## TEXT SECTION:

________________________

Monday, June 17, 2013

Photography Week in Review - June 10-16

I hope you had a great week; it was an interesting week in the world of photography with a few product launches, more Kodak news and of course new episodes of my favorite podcasts.  Here’s your photography week in review for June 10-16.

Leica releases new camera 
A couple of weeks ago I mentioned that Leica was going to be making a new product announcement.  Well, June 11 came and went and there is now a new camera in Leica’s line up.  It’s called the Leica X Vario.  Leica had been teasing the product as a “Mini-M;” however, it’s not a new M series camera.  It was simply modeled after the M.  The X Vario is a compact camera with a f/3.5 autofocus zoom lens that also allows you to record full-HD video.  The camera was not a favorite among the Leica fans I follow on Twitter.  What do you think?  Read more about the X Vario here.
Lomography goes the DIY route with the Konstrucktor
While we’re on the topic of new product releases, Lomography released their newest camera.  They had been teasing it for the past few weeks and my guess was that it was a 35mm SLR system.  Well, I was close.  It’s actually a DIY 35mm camera.  Lomography is touting it as the world’s first DIY 35mm camera and they’re marketing the educational benefits of assembling your own camera, allowing the "builder" to truly learn about the analogue photography process. The camera takes 35mm film, has an unbelievably slow  50mm f/10 lens with a shutter speed of 1/80 sec.  It has multiple exposure function and focuses from .5m to infinity.  The surprising thing about this camera is that it’s only $35.  The initial results from the camera are fairly sharp and are missing the major light leaks or other quirks usually associated with Lomography’s product line.  It will be interesting to see the results once more individuals get their hands on the camera.  Learn more about the Konstrucktor here or pick one up here.

________________________

## ACTIVITY 1:
In the photography week in review, what price is given for the Konstrucktor?
## ACTIVITY 2:
Rewrite the paragraph of the photography week in review that begins "A couple of weeks ago I mentioned" as a short bulleted list of its main facts.
## ACTIVITY 3:
List every technical specification of the Konstrucktor that the photography week in review gives.

Dataset entries
________________________

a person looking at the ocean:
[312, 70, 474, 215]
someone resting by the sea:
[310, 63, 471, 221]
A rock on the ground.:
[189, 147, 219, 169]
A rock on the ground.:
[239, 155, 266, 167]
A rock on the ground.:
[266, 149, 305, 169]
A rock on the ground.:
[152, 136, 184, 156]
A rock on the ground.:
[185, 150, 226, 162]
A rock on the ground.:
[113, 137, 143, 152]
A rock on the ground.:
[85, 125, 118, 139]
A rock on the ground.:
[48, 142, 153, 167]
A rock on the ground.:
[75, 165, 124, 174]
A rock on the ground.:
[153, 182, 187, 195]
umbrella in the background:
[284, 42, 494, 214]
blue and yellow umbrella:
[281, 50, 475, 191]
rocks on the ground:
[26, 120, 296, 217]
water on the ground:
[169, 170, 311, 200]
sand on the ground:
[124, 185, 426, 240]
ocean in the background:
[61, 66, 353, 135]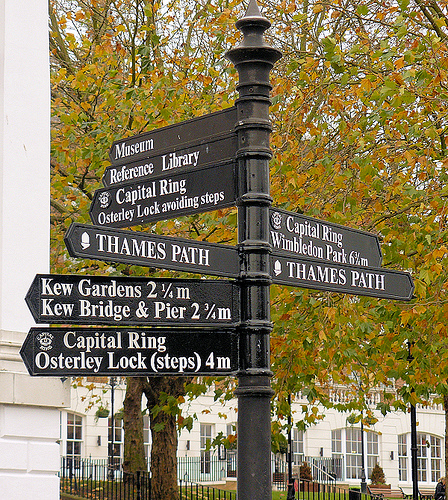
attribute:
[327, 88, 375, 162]
leaves — green, yellow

________________________

## RESPONSE BOX 1:
$35

## RESPONSE BOX 2:
- Leica announced a new camera on June 11: the Leica X Vario.
- Leica had teased it as a "Mini-M," but it is not a new M series camera; it was only modeled after the M.
- It is a compact camera with an f/3.5 autofocus zoom lens and can record full-HD video.
- It was not a favorite among the Leica fans the author follows on Twitter.

## RESPONSE BOX 3:
- Takes 35mm film
- 50mm f/10 lens
- Shutter speed of 1/80 sec
- Multiple exposure function
- Focuses from .5m to infinity